While I'd say I have been experiencing this seemingly endless metamorphic state for much longer, I'll start my ramblings with November 2005. At that time I had been working for a small software company in St. Augustine, FL for about 5 years. I started working there when I was 19 and worked on through my time at university, at which I was studying computer science. I enjoyed it at first as I was new to the industry and had many opportunities to learn many different things, including how (small) business functions, conducting marketing research, and many things related to technology. Most of what I learned had to do with software development, as that was the focus of my studies and my position in the company. However after 3 or so years, I began to stagnate. I attribute this to the stagnation of the company, which made several efforts to grow, and while successful on some very small levels, failed to ever really ascend to the next level. Aside from the fact that this indicated a clear (and comparatively low) ceiling on what I could achieve financially, it also clarified the immediate lack of intellectual opportunity. It's not that there were never tasks of moderate difficulty, there were, but there was nothing that would challenge me to a point at which I would evolve to a higher level of intellect. To me this was not acceptable, and the search for new work proceeded.

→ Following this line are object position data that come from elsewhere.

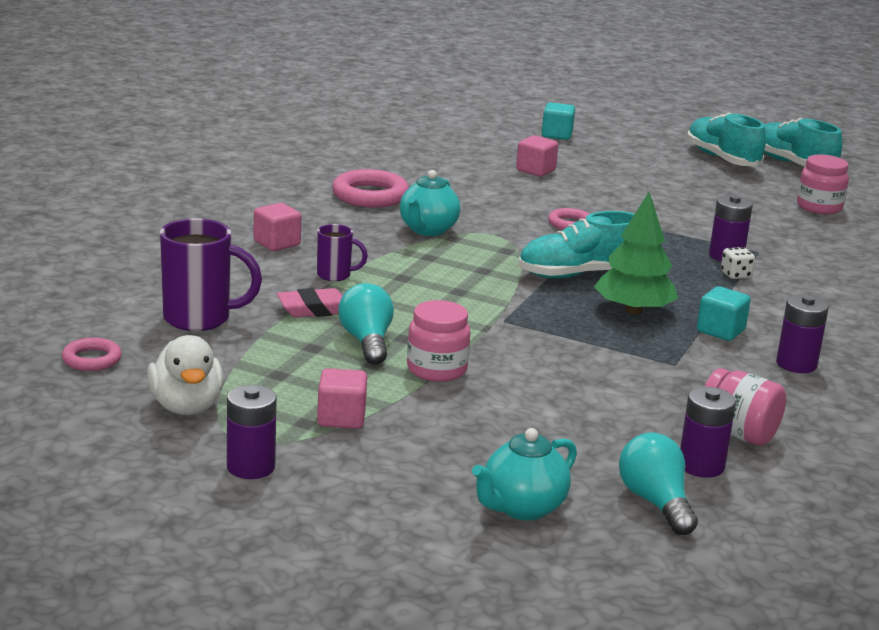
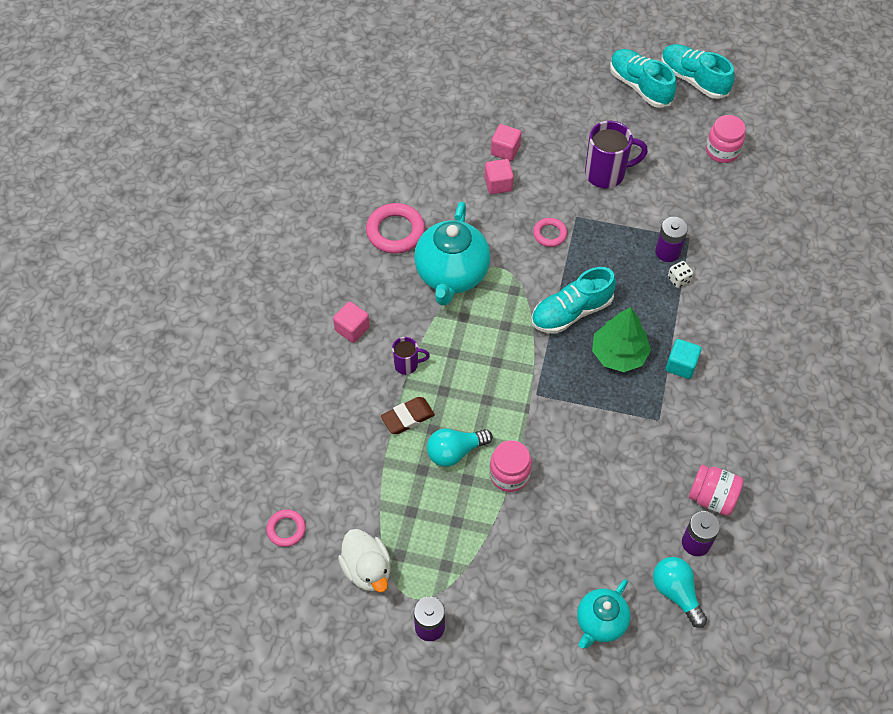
camera: 10 degrees left, 35 degrees up
(200, 319) = (336, 454): purple mug -> purple mug (606, 174)
(314, 309) = (408, 417): pink eraser -> brown eraser
(341, 418) = (466, 553): pink cube -> pink cube (498, 184)
(367, 342) = (455, 452): turquoise light bulb -> turquoise light bulb turned 90 degrees counterclockwise
(427, 230) = (451, 275): turquoise teapot -> turquoise teapot, size x1.67
(557, 135) = (507, 80): turquoise cube -> none
(796, 364) = (736, 396): purple battery -> none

In November 2005 I was offered an exciting position at a start up which formed to provide a new breed of technological solutions to the voting world, in both the United States and the United Kingdom. Even though the company was a start up (which mean less pay), I was absolutely ecstatic to take it because of the industry, challenges, and locations it offered. The company was an American child company of a parent based in England, and some of the development team was defecting. My first task was to go to England for a 2-week training session with the developers, and it was absolutely amazing. The work was enjoyable, my colleagues were both intelligent and progressive in their fields, and the challenges were altogether scintillating - I couldn't have been more excited.

Fast forward to April 2006. While I was very please with my new job, there was one insurmountable problem: the company was afloat by capital invested solely from the parent company, and the parent company was tanking. Yeah. When things turn for the worse, what must one do to survive? Whatever one must do, and in the case of the parent company that meant abandoning the child. So in April 2006 I found myself officially unemployed by downsizing.

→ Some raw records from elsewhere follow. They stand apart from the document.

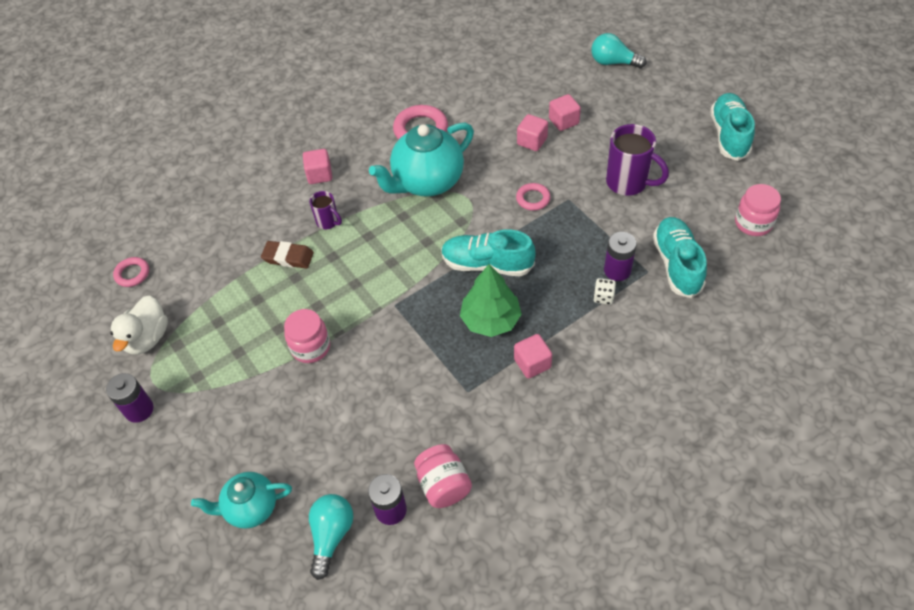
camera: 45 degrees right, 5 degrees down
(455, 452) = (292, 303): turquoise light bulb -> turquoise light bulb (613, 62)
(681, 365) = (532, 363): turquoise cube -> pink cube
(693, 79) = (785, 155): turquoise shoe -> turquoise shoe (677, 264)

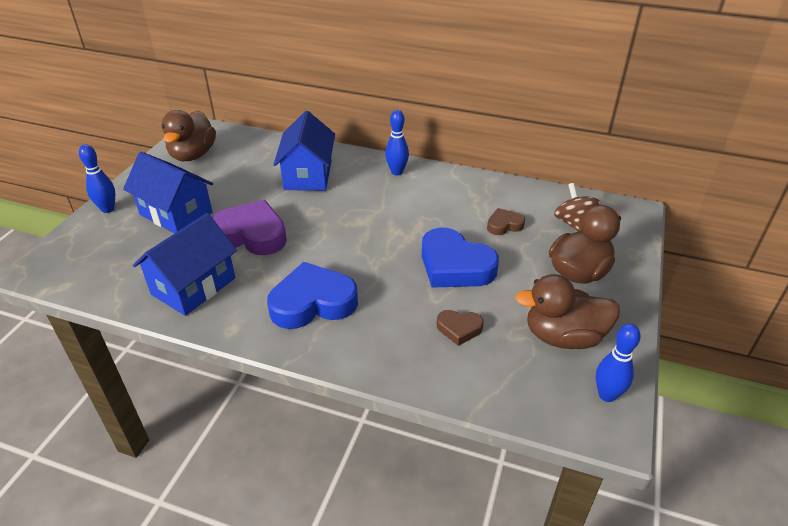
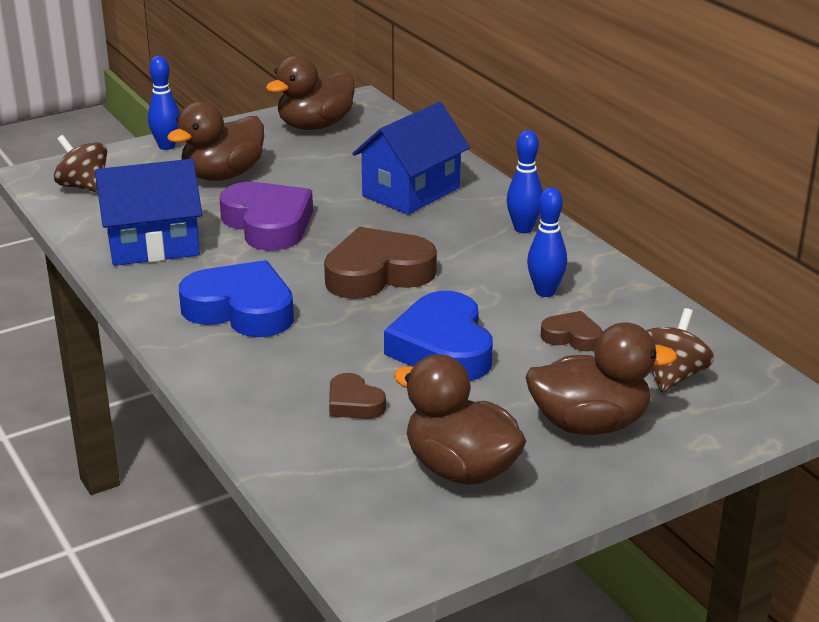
camera: 40 degrees right, 10 degrees down
(83, 266) = (84, 187): none -> brown spinning top
(176, 213) = (223, 175): blue house -> brown duck
(359, 236) = (378, 273): none -> brown heart
(607, 395) = (421, 541): blue bowling pin -> blue bowling pin (545, 292)

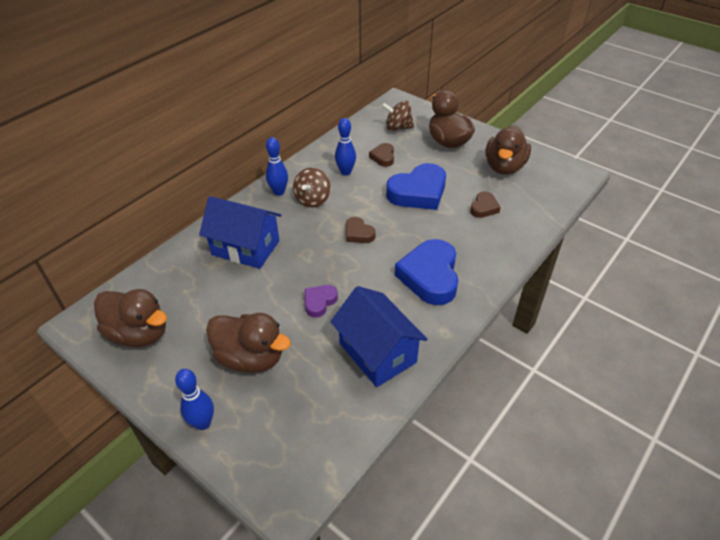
camera: 110 degrees left, 15 degrees up
(84, 187) = (303, 448): brown spinning top -> brown spinning top (312, 199)
(268, 224) = (319, 302): purple heart -> purple heart, size x0.50
(378, 273) = (358, 233): brown heart -> brown heart, size x0.50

Fortunately I had just started doing some contract work with a good friend, so it wasn't the absolute end of the world. In fact at first I wasn't really fazed at all. Having been led to believe the company would bounce back in a month or so, I rather liked the idea of a little down time and some freelance. As it happened, the down time became true unemployment, and the freelance wasn't as plentiful as needed. Things began seeming more clouded for me. I was disappointed and frustrated at having lost a position that I had found so exciting, and while freelancing provided some income, it didn't satiate my need for intellectual growth. However it was during this notably awkward time in my life that my friend and I incubated and brought into fruition another project. This was truly fulfilling, even if on different levels. However by design it wouldn't pay the bills, and so shortly after the launch I once again began my search in the "real world" for a "real job."

I'll end this post here as it's becoming almost indigestible :-).